Once the circle was finished, one of our company who is particularly sensitive to the collective energy field said she could see that it had shifted—our letting go had happened. I don’t really know what the implications of this are going to be, it just feels like the space we have created is what we need to hold if we are really going to allow the next phase to emerge. We are working with Brian Robertson from Holacracy this coming week, and I have a sense that the last pieces might just fall into place.

Dec 19th 2007 – Landing

We’ve been through an intense few weeks! Following on from the “releasing our claims” session and energetic dissolution of the Board mentioned in the last blog, we spent two days with Brian Robertson and Tom Thomison on holacracy, and an afternoon with Terry Patten from the Integral Institute.

One of the key things we learned from Holacracy was to look really clearly at what is actually there at the moment in terms of organization—what is the organisation actually counting on people to do (accountabilities)—and to organise around that, rather than around the grand visions that we have of what we would like to be doing…That has provided great clarity and simplicity as we move into creating supportive organisational structure and processes that enable what is, whilst holding space for current tensions to manifest next steps.

There was a similar theme in our work with Terry, which was facing up to what is really present for people—surfacing the current tensions—”face everything, avoid nothing”, as one of Andrew Cohen’s tenet’s goes. It’s amazing how much we don’t say to each other, even though we consider ourselves to be “brothers/sisters-in-arms” on this evolutionary edge. Naming the judgments and tensions we are carrying releases huge energy to actually do the things that need to be done—engaging the issues that have been unspoken. It felt like a collective landing in the messiness of our relative reality—re- entering the marketplace as friends.

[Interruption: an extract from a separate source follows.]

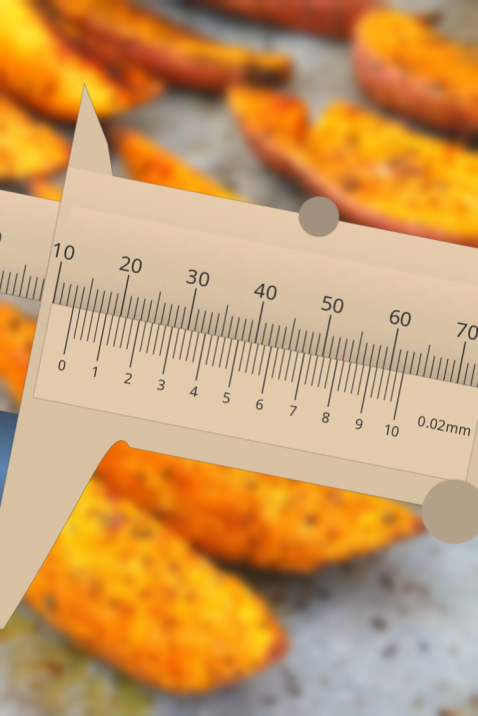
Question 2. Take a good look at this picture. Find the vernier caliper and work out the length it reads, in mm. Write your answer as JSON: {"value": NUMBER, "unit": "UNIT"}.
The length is {"value": 13.0, "unit": "mm"}
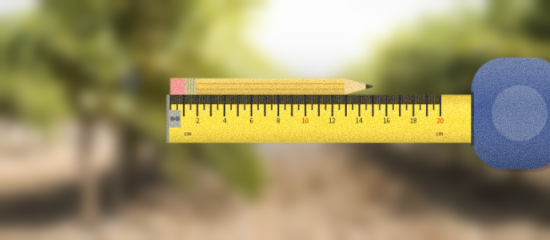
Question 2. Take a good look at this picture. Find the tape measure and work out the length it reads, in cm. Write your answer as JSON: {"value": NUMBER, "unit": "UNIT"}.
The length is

It feels to me as if dissolving the formal roles in the organisation has also helped people to be more themselves and get clearer on what their actual work is. And the funny thing is, the work that people are feeling called to still happens—without any formal structure! And that is what we are looking for—how can we create a minimal structure that simply aligns and supports the work that people are naturally being called to—whilst at the same time consciously identifying work that the organisation needs that currently isn’t being done—and finding the people that best fit that work.

It feels as if things are naturally falling into place, the dust of letting go attachments and fears is settling, and an eerie kind of calm is forming—fragile, delicate and real. As we enter the darkest period of the year, our roots are dropping deep, and we gather ourselves for the return of the light. The Spiral spins, the cycles turn and all is very well.